**WORK INSTRUCTION**
Once you find the line containing "wall art [153,563,241,661]" in the data below, copy it and each following line exactly, up to and including the line containing "table lamp [576,497,645,605]", and nothing else.

Stored records:
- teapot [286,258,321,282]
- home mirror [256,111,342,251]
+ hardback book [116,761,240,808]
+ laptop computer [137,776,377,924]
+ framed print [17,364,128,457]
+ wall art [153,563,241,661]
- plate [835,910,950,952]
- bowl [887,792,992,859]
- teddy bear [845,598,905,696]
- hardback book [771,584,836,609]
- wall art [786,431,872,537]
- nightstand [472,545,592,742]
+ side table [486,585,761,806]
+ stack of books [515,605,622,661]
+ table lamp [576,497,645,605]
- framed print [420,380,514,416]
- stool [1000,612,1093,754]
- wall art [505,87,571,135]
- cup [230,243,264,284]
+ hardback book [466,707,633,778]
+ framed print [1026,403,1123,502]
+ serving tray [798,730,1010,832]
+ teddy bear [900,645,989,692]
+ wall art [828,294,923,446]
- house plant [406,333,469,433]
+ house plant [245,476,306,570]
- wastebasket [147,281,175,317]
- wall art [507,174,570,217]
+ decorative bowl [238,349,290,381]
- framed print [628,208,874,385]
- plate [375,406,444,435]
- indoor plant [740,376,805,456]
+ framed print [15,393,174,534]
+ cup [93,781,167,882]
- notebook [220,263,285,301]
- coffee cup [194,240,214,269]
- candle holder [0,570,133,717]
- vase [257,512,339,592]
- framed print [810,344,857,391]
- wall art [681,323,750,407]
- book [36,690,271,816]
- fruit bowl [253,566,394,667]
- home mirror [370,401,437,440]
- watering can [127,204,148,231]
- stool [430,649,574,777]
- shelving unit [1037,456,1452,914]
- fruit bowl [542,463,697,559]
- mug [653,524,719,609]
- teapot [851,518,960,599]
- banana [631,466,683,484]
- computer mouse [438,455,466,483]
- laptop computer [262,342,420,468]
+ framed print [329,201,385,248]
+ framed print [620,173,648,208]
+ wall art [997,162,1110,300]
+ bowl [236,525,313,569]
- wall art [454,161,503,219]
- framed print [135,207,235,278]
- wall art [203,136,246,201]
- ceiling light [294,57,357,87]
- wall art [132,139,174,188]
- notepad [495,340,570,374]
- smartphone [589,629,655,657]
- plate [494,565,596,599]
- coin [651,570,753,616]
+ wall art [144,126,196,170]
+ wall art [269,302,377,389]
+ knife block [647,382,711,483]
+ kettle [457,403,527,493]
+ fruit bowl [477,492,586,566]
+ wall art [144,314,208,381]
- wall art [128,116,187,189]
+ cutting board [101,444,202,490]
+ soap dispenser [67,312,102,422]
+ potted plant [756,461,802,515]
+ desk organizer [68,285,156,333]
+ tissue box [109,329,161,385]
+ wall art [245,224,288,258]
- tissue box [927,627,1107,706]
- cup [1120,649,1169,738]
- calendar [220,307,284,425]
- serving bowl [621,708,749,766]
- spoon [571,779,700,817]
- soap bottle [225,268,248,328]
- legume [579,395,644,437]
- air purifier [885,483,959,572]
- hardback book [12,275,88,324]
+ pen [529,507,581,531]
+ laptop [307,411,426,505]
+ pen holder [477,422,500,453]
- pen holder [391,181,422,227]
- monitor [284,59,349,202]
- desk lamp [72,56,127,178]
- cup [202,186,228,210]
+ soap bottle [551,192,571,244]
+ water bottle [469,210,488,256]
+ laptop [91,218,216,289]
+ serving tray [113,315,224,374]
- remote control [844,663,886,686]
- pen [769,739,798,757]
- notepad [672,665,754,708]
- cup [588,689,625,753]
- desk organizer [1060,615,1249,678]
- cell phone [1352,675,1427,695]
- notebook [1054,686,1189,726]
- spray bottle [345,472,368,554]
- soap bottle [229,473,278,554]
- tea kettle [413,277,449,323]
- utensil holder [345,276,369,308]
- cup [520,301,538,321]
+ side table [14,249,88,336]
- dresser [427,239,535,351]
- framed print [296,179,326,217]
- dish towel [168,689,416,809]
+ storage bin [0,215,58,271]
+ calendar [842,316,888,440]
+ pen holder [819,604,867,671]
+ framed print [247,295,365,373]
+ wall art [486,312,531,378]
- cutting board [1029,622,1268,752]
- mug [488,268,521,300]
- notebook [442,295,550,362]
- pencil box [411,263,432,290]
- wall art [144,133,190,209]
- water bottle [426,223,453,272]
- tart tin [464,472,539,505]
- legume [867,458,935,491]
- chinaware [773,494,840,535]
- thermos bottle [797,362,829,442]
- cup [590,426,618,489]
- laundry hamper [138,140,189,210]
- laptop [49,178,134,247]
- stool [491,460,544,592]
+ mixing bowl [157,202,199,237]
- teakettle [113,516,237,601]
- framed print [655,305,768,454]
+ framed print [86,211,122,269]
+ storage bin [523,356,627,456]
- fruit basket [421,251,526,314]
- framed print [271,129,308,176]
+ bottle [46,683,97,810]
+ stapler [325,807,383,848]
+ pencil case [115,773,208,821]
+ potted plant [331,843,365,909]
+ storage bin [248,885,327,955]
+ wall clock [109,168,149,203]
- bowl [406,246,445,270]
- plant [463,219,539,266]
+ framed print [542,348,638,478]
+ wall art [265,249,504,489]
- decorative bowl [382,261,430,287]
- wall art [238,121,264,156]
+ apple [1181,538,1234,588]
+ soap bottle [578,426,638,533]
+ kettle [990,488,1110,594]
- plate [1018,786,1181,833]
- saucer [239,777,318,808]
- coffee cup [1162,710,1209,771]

**RESULT FOR THIS EXERCISE**
+ wall art [153,563,241,661]
- plate [835,910,950,952]
- bowl [887,792,992,859]
- teddy bear [845,598,905,696]
- hardback book [771,584,836,609]
- wall art [786,431,872,537]
- nightstand [472,545,592,742]
+ side table [486,585,761,806]
+ stack of books [515,605,622,661]
+ table lamp [576,497,645,605]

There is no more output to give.